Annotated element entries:
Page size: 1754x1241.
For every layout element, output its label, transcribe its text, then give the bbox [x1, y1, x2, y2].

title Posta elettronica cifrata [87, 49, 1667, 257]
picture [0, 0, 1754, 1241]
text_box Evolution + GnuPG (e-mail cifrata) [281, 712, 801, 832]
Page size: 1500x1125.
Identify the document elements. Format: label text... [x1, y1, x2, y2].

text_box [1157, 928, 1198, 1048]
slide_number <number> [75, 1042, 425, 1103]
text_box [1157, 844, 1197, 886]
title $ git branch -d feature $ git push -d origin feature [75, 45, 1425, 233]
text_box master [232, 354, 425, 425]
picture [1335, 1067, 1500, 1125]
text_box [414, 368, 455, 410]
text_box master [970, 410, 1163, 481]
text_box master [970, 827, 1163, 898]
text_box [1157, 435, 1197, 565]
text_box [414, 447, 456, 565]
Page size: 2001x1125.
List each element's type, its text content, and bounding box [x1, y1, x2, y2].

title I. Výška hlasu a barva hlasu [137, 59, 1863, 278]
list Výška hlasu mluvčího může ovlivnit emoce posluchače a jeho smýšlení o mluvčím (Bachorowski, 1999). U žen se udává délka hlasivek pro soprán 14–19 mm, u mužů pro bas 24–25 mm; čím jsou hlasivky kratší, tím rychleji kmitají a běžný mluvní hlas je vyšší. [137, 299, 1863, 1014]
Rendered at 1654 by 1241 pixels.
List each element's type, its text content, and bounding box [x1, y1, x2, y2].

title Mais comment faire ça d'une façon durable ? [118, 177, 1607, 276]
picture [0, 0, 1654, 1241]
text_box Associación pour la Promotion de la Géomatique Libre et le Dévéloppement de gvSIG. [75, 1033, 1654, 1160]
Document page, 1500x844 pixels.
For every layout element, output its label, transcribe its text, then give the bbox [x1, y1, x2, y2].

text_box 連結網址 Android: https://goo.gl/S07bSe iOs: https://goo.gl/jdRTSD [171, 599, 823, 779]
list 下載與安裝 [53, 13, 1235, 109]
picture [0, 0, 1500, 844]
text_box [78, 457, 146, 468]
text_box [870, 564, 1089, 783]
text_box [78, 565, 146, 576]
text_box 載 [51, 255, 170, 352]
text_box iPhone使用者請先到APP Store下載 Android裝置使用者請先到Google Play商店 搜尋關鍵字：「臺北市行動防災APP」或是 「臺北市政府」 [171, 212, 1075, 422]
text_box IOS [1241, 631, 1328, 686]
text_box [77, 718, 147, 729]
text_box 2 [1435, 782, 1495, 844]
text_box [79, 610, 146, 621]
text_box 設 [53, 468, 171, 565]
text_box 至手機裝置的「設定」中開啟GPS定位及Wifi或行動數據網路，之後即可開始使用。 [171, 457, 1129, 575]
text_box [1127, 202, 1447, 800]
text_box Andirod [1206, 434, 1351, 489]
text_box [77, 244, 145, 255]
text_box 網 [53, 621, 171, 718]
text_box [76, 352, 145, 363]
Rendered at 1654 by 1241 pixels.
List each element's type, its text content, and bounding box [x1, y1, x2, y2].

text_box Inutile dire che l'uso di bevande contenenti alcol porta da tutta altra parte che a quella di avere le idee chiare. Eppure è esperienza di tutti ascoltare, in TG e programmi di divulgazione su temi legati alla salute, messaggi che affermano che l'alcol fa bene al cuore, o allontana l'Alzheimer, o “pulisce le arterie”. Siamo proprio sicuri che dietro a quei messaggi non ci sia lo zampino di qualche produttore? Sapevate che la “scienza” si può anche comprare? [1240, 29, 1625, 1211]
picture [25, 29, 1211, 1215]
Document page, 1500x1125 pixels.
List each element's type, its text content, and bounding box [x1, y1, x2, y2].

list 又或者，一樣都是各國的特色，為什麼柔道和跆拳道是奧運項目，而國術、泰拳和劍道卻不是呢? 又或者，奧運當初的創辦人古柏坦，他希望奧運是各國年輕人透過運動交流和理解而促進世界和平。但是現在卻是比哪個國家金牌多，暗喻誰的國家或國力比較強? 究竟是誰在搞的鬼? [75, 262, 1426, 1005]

• **TASK INSTRUCTIONS**
Please reproduce all the items above, replacing every "bounding box" with "enclosing box" and leaving everything else untouched.

• **TASK ANSWER**
Page size: 1754x1241.
For every layout element, output its label, transcribe its text, then give the bbox [x1, y1, x2, y2].

title Posta elettronica cifrata [87, 49, 1667, 257]
picture [0, 0, 1754, 1241]
text_box Evolution + GnuPG (e-mail cifrata) [281, 712, 801, 832]
Page size: 1500x1125.
Identify the document elements. Format: label text... [x1, y1, x2, y2].

text_box [1157, 928, 1198, 1048]
slide_number <number> [75, 1042, 425, 1103]
text_box [1157, 844, 1197, 886]
title $ git branch -d feature $ git push -d origin feature [75, 45, 1425, 233]
text_box master [232, 354, 425, 425]
picture [1335, 1067, 1500, 1125]
text_box [414, 368, 455, 410]
text_box master [970, 410, 1163, 481]
text_box master [970, 827, 1163, 898]
text_box [1157, 435, 1197, 565]
text_box [414, 447, 456, 565]
Page size: 2001x1125.
List each element's type, its text content, and enclosing box [x1, y1, x2, y2].

title I. Výška hlasu a barva hlasu [137, 59, 1863, 278]
list Výška hlasu mluvčího může ovlivnit emoce posluchače a jeho smýšlení o mluvčím (Bachorowski, 1999). U žen se udává délka hlasivek pro soprán 14–19 mm, u mužů pro bas 24–25 mm; čím jsou hlasivky kratší, tím rychleji kmitají a běžný mluvní hlas je vyšší. [137, 299, 1863, 1014]
Rendered at 1654 by 1241 pixels.
List each element's type, its text content, and enclosing box [x1, y1, x2, y2].

title Mais comment faire ça d'une façon durable ? [118, 177, 1607, 276]
picture [0, 0, 1654, 1241]
text_box Associación pour la Promotion de la Géomatique Libre et le Dévéloppement de gvSIG. [75, 1033, 1654, 1160]
Document page, 1500x844 pixels.
For every layout element, output its label, transcribe its text, then give the bbox [x1, y1, x2, y2].

text_box 連結網址 Android: https://goo.gl/S07bSe iOs: https://goo.gl/jdRTSD [171, 599, 823, 779]
list 下載與安裝 [53, 13, 1235, 109]
picture [0, 0, 1500, 844]
text_box [78, 457, 146, 468]
text_box [870, 564, 1089, 783]
text_box [78, 565, 146, 576]
text_box 載 [51, 255, 170, 352]
text_box iPhone使用者請先到APP Store下載 Android裝置使用者請先到Google Play商店 搜尋關鍵字：「臺北市行動防災APP」或是 「臺北市政府」 [171, 212, 1075, 422]
text_box IOS [1241, 631, 1328, 686]
text_box [77, 718, 147, 729]
text_box 2 [1435, 782, 1495, 844]
text_box [79, 610, 146, 621]
text_box 設 [53, 468, 171, 565]
text_box 至手機裝置的「設定」中開啟GPS定位及Wifi或行動數據網路，之後即可開始使用。 [171, 457, 1129, 575]
text_box [1127, 202, 1447, 800]
text_box Andirod [1206, 434, 1351, 489]
text_box [77, 244, 145, 255]
text_box 網 [53, 621, 171, 718]
text_box [76, 352, 145, 363]
Rendered at 1654 by 1241 pixels.
List each element's type, its text content, and enclosing box [x1, y1, x2, y2].

text_box Inutile dire che l'uso di bevande contenenti alcol porta da tutta altra parte che a quella di avere le idee chiare. Eppure è esperienza di tutti ascoltare, in TG e programmi di divulgazione su temi legati alla salute, messaggi che affermano che l'alcol fa bene al cuore, o allontana l'Alzheimer, o “pulisce le arterie”. Siamo proprio sicuri che dietro a quei messaggi non ci sia lo zampino di qualche produttore? Sapevate che la “scienza” si può anche comprare? [1240, 29, 1625, 1211]
picture [25, 29, 1211, 1215]
Document page, 1500x1125 pixels.
List each element's type, its text content, and enclosing box [x1, y1, x2, y2].

list 又或者，一樣都是各國的特色，為什麼柔道和跆拳道是奧運項目，而國術、泰拳和劍道卻不是呢? 又或者，奧運當初的創辦人古柏坦，他希望奧運是各國年輕人透過運動交流和理解而促進世界和平。但是現在卻是比哪個國家金牌多，暗喻誰的國家或國力比較強? 究竟是誰在搞的鬼? [75, 262, 1426, 1005]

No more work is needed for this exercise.